*** The data
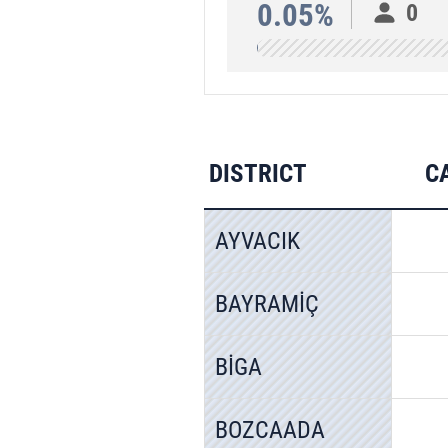
0.05%
0
DISTRICT
C
AYVACIK
BAYRAMİÇ
BİGA
BOZCAADA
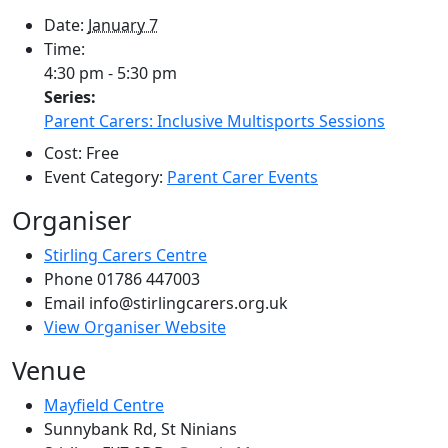
Date:
January 7
Time:
4:30 pm - 5:30 pm
Series:
Parent Carers: Inclusive Multisports Sessions
Cost:
Free
Event Category:
Parent Carer Events
Organiser
Stirling Carers Centre
Phone
01786 447003
Email
info@stirlingcarers.org.uk
View Organiser Website
Venue
Mayfield Centre
Sunnybank Rd, St Ninians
******
*What the exercise asks*. With all pictures omitted, repeat every record above word for word.

*Task answer*.
0.05%
0
DISTRICT
C
AYVACIK
BAYRAMİÇ
BİGA
BOZCAADA
Date:
January 7
Time:
4:30 pm - 5:30 pm
Series:
Parent Carers: Inclusive Multisports Sessions
Cost:
Free
Event Category:
Parent Carer Events
Organiser
Stirling Carers Centre
Phone
01786 447003
Email
info@stirlingcarers.org.uk
View Organiser Website
Venue
Mayfield Centre
Sunnybank Rd, St Ninians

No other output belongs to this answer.